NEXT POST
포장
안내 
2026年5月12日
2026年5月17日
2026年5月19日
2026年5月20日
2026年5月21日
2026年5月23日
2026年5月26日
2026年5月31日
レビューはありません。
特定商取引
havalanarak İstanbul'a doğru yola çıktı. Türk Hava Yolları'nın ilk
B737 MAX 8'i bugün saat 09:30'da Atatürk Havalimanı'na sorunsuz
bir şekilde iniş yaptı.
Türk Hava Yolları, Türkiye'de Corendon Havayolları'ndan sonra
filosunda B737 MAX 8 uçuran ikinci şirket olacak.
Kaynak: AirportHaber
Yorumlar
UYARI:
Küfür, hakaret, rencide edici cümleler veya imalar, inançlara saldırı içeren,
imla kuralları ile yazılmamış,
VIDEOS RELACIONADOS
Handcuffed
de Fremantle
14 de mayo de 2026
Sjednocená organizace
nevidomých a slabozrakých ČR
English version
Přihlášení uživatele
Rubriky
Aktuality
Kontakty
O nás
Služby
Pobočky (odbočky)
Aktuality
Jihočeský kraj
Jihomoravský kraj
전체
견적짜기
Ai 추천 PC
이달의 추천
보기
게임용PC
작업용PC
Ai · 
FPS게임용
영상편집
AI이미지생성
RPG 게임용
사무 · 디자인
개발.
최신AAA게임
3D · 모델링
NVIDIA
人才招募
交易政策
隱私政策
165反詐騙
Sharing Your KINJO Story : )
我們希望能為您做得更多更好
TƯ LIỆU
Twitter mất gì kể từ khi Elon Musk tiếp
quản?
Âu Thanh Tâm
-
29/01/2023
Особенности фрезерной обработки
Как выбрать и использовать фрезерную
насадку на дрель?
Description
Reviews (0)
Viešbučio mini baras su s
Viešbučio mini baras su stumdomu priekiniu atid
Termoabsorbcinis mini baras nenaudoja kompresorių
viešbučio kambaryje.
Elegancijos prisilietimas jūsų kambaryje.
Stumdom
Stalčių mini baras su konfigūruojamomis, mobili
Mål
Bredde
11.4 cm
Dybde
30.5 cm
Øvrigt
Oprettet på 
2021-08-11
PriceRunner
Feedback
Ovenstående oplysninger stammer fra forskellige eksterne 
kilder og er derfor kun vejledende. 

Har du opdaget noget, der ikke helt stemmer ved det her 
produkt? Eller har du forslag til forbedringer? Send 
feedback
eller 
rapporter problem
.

★ ★ ★ ★ ★

* _EXERCISE DIRECTIONS_: Only the lines from the start of the material through the line bearing "kilder og er derfor kun vejledende." are needed, restated exactly, with both end lines included.

* _SOLUTION TO THE PROBLEM_:
NEXT POST
포장
안내 
2026年5月12日
2026年5月17日
2026年5月19日
2026年5月20日
2026年5月21日
2026年5月23日
2026年5月26日
2026年5月31日
レビューはありません。
特定商取引
havalanarak İstanbul'a doğru yola çıktı. Türk Hava Yolları'nın ilk
B737 MAX 8'i bugün saat 09:30'da Atatürk Havalimanı'na sorunsuz
bir şekilde iniş yaptı.
Türk Hava Yolları, Türkiye'de Corendon Havayolları'ndan sonra
filosunda B737 MAX 8 uçuran ikinci şirket olacak.
Kaynak: AirportHaber
Yorumlar
UYARI:
Küfür, hakaret, rencide edici cümleler veya imalar, inançlara saldırı içeren,
imla kuralları ile yazılmamış,
VIDEOS RELACIONADOS
Handcuffed
de Fremantle
14 de mayo de 2026
Sjednocená organizace
nevidomých a slabozrakých ČR
English version
Přihlášení uživatele
Rubriky
Aktuality
Kontakty
O nás
Služby
Pobočky (odbočky)
Aktuality
Jihočeský kraj
Jihomoravský kraj
전체
견적짜기
Ai 추천 PC
이달의 추천
보기
게임용PC
작업용PC
Ai · 
FPS게임용
영상편집
AI이미지생성
RPG 게임용
사무 · 디자인
개발.
최신AAA게임
3D · 모델링
NVIDIA
人才招募
交易政策
隱私政策
165反詐騙
Sharing Your KINJO Story : )
我們希望能為您做得更多更好
TƯ LIỆU
Twitter mất gì kể từ khi Elon Musk tiếp
quản?
Âu Thanh Tâm
-
29/01/2023
Особенности фрезерной обработки
Как выбрать и использовать фрезерную
насадку на дрель?
Description
Reviews (0)
Viešbučio mini baras su s
Viešbučio mini baras su stumdomu priekiniu atid
Termoabsorbcinis mini baras nenaudoja kompresorių
viešbučio kambaryje.
Elegancijos prisilietimas jūsų kambaryje.
Stumdom
Stalčių mini baras su konfigūruojamomis, mobili
Mål
Bredde
11.4 cm
Dybde
30.5 cm
Øvrigt
Oprettet på 
2021-08-11
PriceRunner
Feedback
Ovenstående oplysninger stammer fra forskellige eksterne 
kilder og er derfor kun vejledende. 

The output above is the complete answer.